*SUPPLIED PASSAGE*.
5. The method of claim 2 further comprising;

editing the image based on the generated mask.

6. A method for determining a human-object interaction (HOI) from a proposal, the method comprising:

receiving the proposal comprising a human and an object, the proposal created based on an image;

extracting human feature information from the proposal;

extracting object appearance feature information from the proposal;

extracting spatial feature information from a human-object crop determined according to boundaries of the human and the object in the image; and

determining whether an HOI exists between the human and the object based on the human feature information, the object feature information, and the spatial feature information.

7. The method of claim 6, wherein the extracting human feature information from the proposal comprises:

extracting human pose feature information from a human-crop, the human-crop

determined according to boundaries of the human in the image; and

extracting human appearance feature information from the human-crop.

8. The method of claim 7, wherein the extracting object appearance feature information from the proposal comprises:

extracting the obj ect appearance feature information from an obj ect-crop determined according to boundaries of the object in the image.

9. The method of claim 8, wherein the determining comprises:

applying multiplicative operation to the human pose feature information and the human appearance feature information to generate a first pose-based human appearance feature output;

applying, via a first neural network, non-linear transformation to the first pose-based human appearance feature output to generate a second pose-based human appearance feature output;

applying, via a second neural network, non-linear transformation to the human appearance feature information to generate human appearance output;

concatenating the second pose-based human appearance feature output with the human appearance output to generate a third pose-based human appearance feature output; and

applying, via a third neural network, non-linear transformation to the third pose-based human appearance feature output to generate a fourth pose-based human appearance feature output.

10. The method of claim 9 further comprising:

applying multiplicative operation to the human pose feature information and the spatial feature information to generate a first pose-aware spatial feature output;

applying, via a fourth neural network, non-linear transformation to the first pose-aware spatial feature output to generate a second pose-aware spatial feature output;

concatenating the second pose-aware spatial feature output with the spatial feature information to generate a third pose-aware spatial feature output; and

applying, via a fifth neural network, non-linear transformation to the third pose-aware spatial feature output to generate a fourth pose-aware spatial feature output.

*WRITTEN TASK A*.
In the patent claims, what is the spatial feature information extracted from?
*WRITTEN TASK B*.
Translate this sentence from the patent claims into Spanish: "The method of claim 6, wherein the extracting human feature information from the proposal comprises: extracting human pose feature information from a human-crop, the human-crop determined according to boundaries of the human in the image; and extracting human appearance feature information from the human-crop."
*WRITTEN TASK C*.
Which neural networks do the patent claims name, and what does each one apply non-linear transformation to?

*EXTRACTED MATERIAL*.

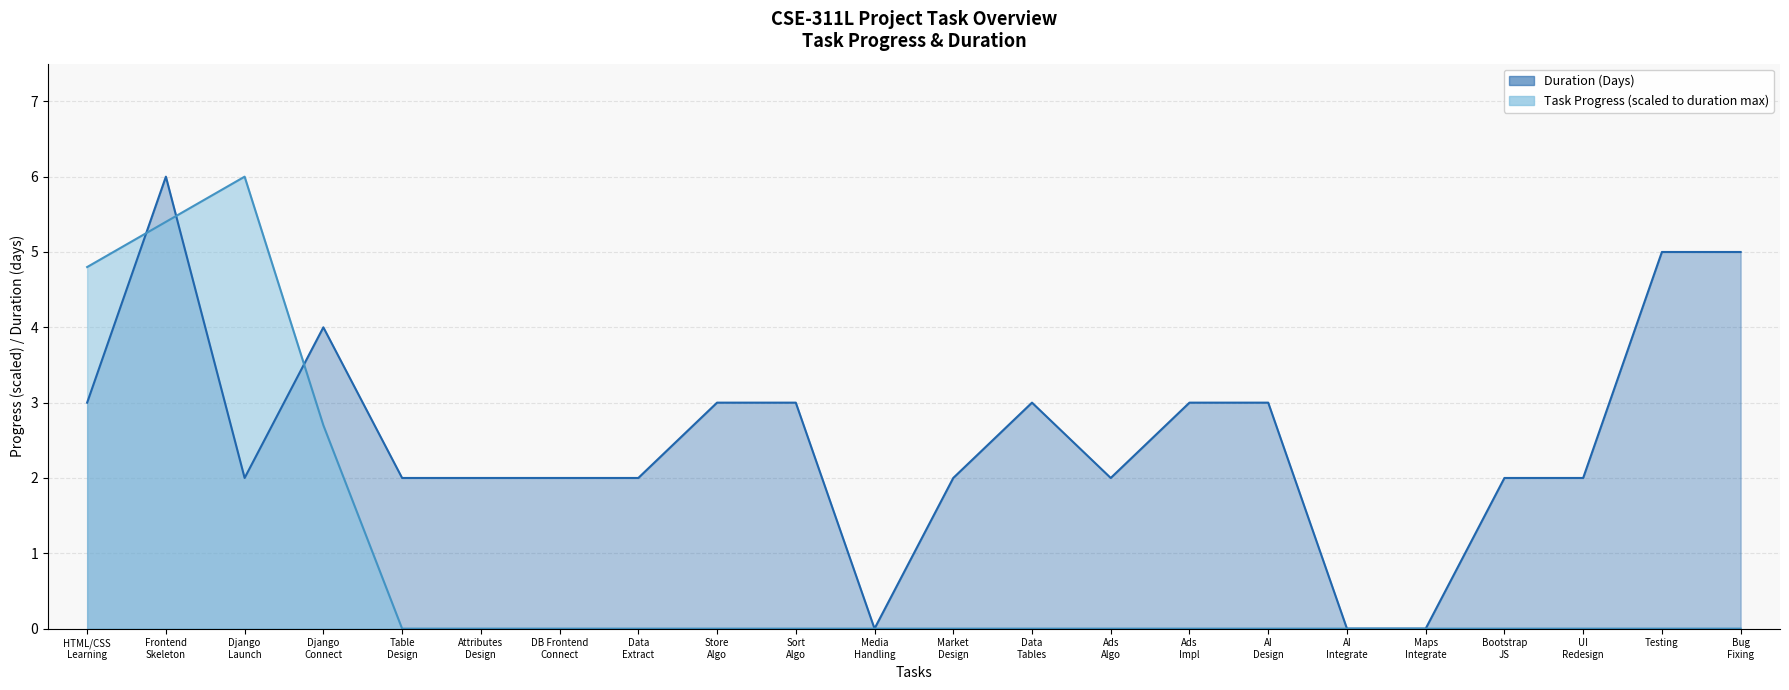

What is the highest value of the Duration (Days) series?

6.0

==

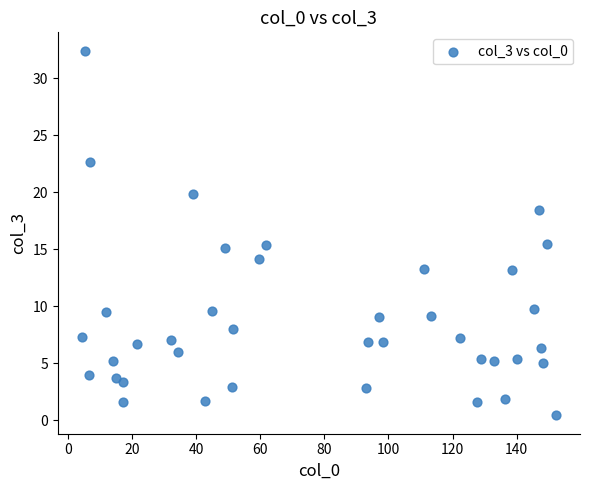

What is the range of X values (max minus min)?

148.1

*RESPONSE BOX A*.
It is extracted from a human-object crop determined according to boundaries of the human and the object in the image.

*RESPONSE BOX B*.
El método de la reivindicación 6, en el que la extracción de información de características humanas de la propuesta comprende: extraer información de características de pose humana de un recorte humano, estando el recorte humano determinado según los límites del humano en la imagen; y extraer información de características de apariencia humana del recorte humano.

*RESPONSE BOX C*.
- First neural network: the first pose-based human appearance feature output
- Second neural network: the human appearance feature information
- Third neural network: the third pose-based human appearance feature output
- Fourth neural network: the first pose-aware spatial feature output
- Fifth neural network: the third pose-aware spatial feature output